Referencing the red kites of Henley-on-Thames in a more humorous manner yesterday, the Guardian’s ‘Pass Note’ column provided further examples of them swooping to share snacks. They reported:
“Ouch! Local resident Anna Howell was eating a salad in her back garden when a kite swooped down and helped itself to a bit of smoked mackerel.”
“There have also been local reports of stolen sausage rolls and hot cross buns, and even steaks lifted off barbecues.”
“The birds were well known as opportunistic thieves in Shakespeare’s time, but in between they were hunted to near extinction.”

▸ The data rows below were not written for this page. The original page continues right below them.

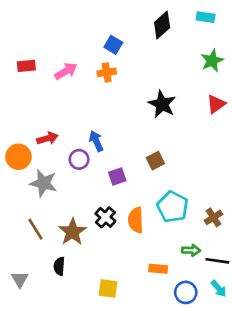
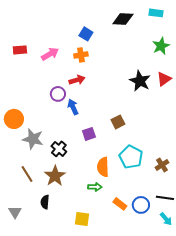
black diamond: (162, 25) -> (123, 19), turned 45
black star: (162, 104) -> (140, 81), moved
red arrow: (47, 138) -> (77, 80), moved
purple circle: (79, 159) -> (58, 94), moved
black cross: (105, 217) -> (59, 149), moved
green arrow: (191, 250) -> (95, 187), moved
orange rectangle: (158, 269) -> (120, 204), turned 32
blue circle: (186, 292) -> (141, 205), moved

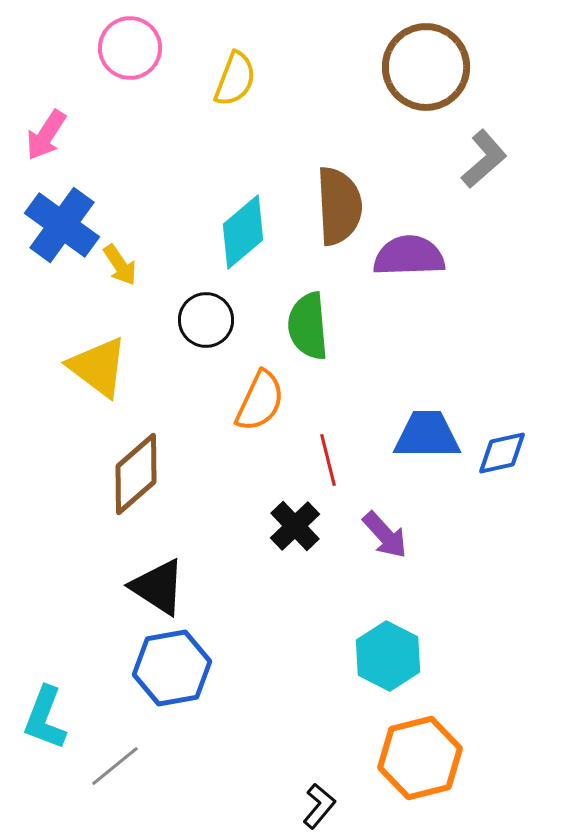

“Do say: “Red kite at morning, get under the awning!”
“Don’t say: “Red kite at regatta, talons off my piccata.”
Elsewhere previously, indicating the propensity of red kites to go for sweet treats in June 2016, the Mirror reported on another raptor attempting to steal a cupcake from a 3-year-old, Ava Edgar-Francis, at her outdoor birthday party at Watlington Park, near Stokenchurch.
Speaking of the incident, the girl’s hysterical mother, Debbie Francis, blubbed: “It was such a shock and she is now petrified every time she sees a big bird in the sky.”
The child plainly needed relieving of the biscuit before his mother turned him into a fat pig.